Don’t stop reading now. There is more.
Let’s do a quick recap of the types of bankruptcy filings. There are two types of bankruptcy filings, chapter 7 and 13.
- Chapter 7 lets you wipe out many debts quickly, but you might have to sell some of your stuff to pay creditors. However, only some things can be taken from you; some things are protected.
- Chapter 13 doesn’t make you sell your stuff. Instead, you agree to pay back some or all of your debts over time, like a repayment plan that lasts 3 to 5 years.
How are retirement funds generally treated in bankruptcy?
The good news is that the law has rules to keep your retirement money safe if you file for bankruptcy. This means that even if you’re having difficulty paying bills, you won’t have to give up the money you’ve saved for when you’re older.

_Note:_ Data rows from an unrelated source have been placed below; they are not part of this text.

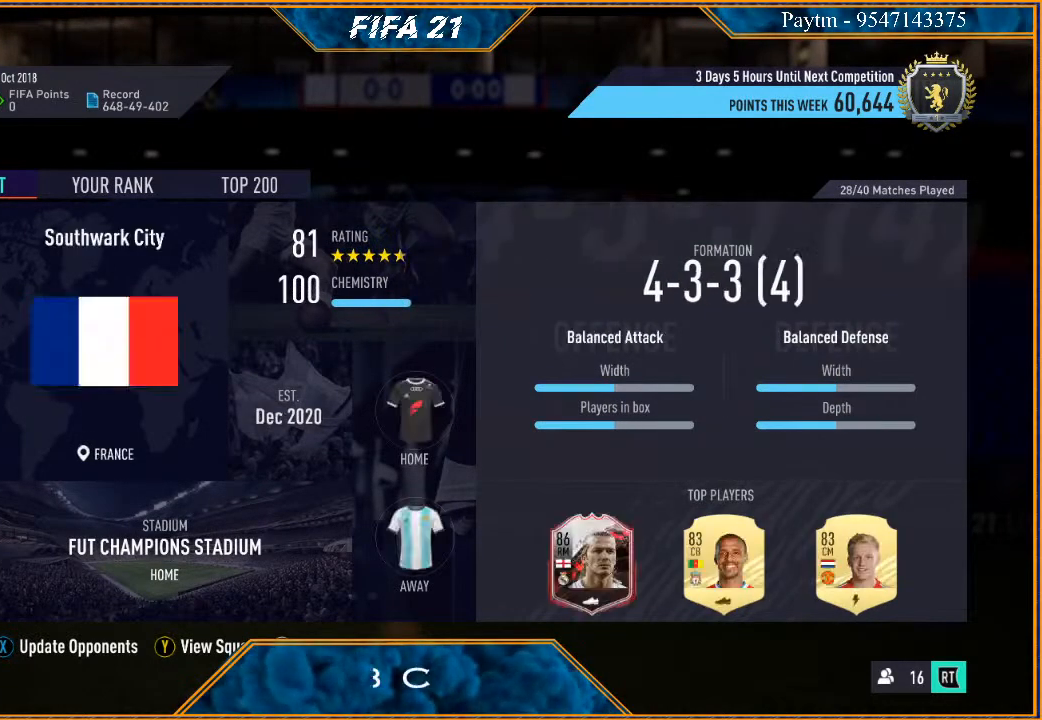
{"buttons": [], "left_stick": "center", "right_stick": "center", "events": [[100, "left_stick", "right"], [267, "left_stick", "center"]]}
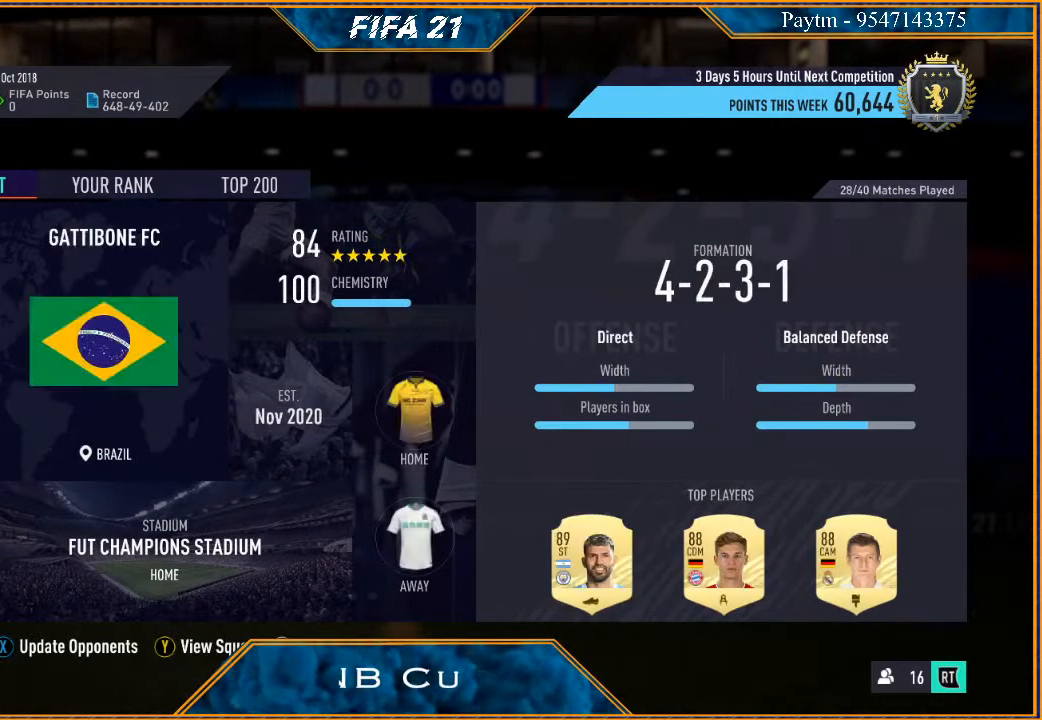
{"buttons": [], "left_stick": "center", "right_stick": "center", "events": []}
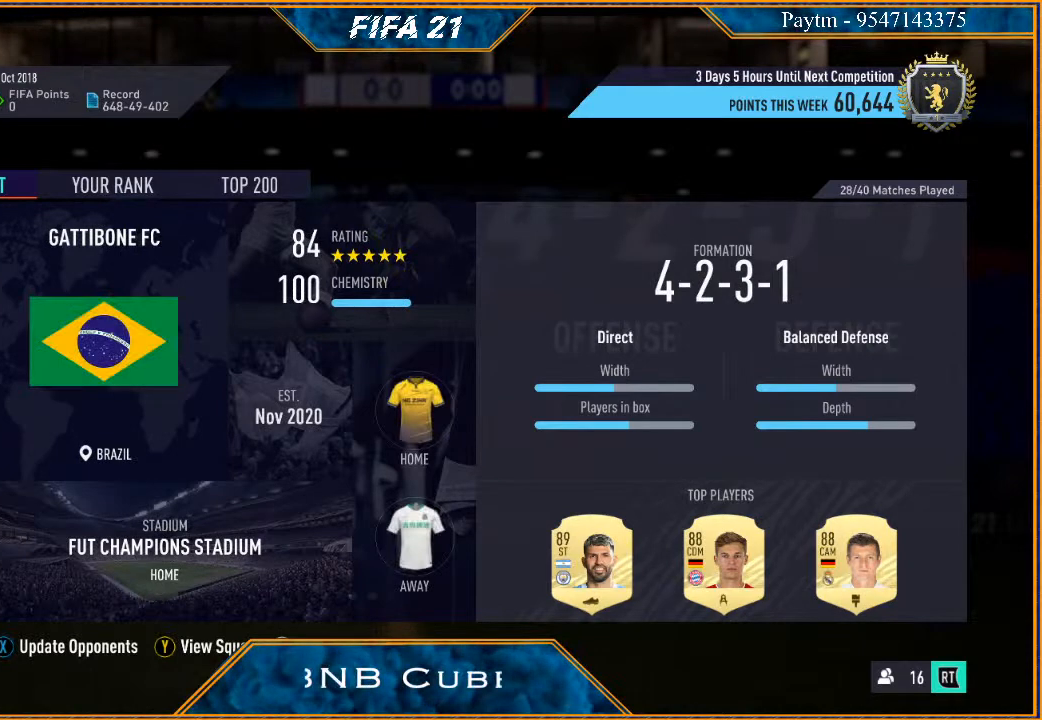
{"buttons": [], "left_stick": "center", "right_stick": "center", "events": []}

Most of the money you put away for retirement, like in a 401(k) plan at work, IRAs, and pensions, is protected during bankruptcy.
Now, here’s a curve ball. There are some rules about how much of your retirement money is protected. For example, there’s a limit on how much money in an IRA is safe from bankruptcy. Also, if you’ve inherited an IRA from someone else, it might not be fully protected. To know how to proceed, call our office and schedule a meeting.
In Chapter 7, your retirement accounts will usually be safe, and you won’t have to use that money to pay off debts. The law protects these accounts so you can still have money for the future.
With Chapter 13, you also get to keep your retirement savings. Plus, the court will look at your whole financial situation and devise a plan that lets you keep saving for retirement while you pay back some debts.
Strategic Considerations for Protecting Retirement Funds
When you file for bankruptcy, you must be honest and tell the court about everything you own, including your retirement accounts. Being honest helps make sure your retirement money is protected.
You can use special rules called “exemptions” to protect your retirement money in bankruptcy. These rules say what you get to keep away from creditors. You might choose between state and federal rules to find the best protection depending on your situation.
Suppose you want to know more about the protections you have against creditors. In that case, you can read our previous article Defending Your Rights: What You Need to Know About Creditor Harassment Laws in Bankruptcy.
Talking to a bankruptcy lawyer is a smart move. At C. Scott Kirk Law Offices, we can help you understand how to protect your retirement savings and guide you through the bankruptcy process.
It is very important to plan how to handle your money, especially when considering bankruptcy. Knowing how bankruptcy affects your retirement can help you make better decisions for your future.
Filing for bankruptcy might seem scary, especially when you’re worried about your future and retirement savings. But in most cases, your retirement money will be safe. If you’re considering bankruptcy, getting professional advice can help. At C. Scott Kirk Law Offices, we’ll ensure you understand your rights and help you protect what you’ve saved for the future. Remember, understanding how bankruptcy affects your retirement savings is a key step toward managing your financial health.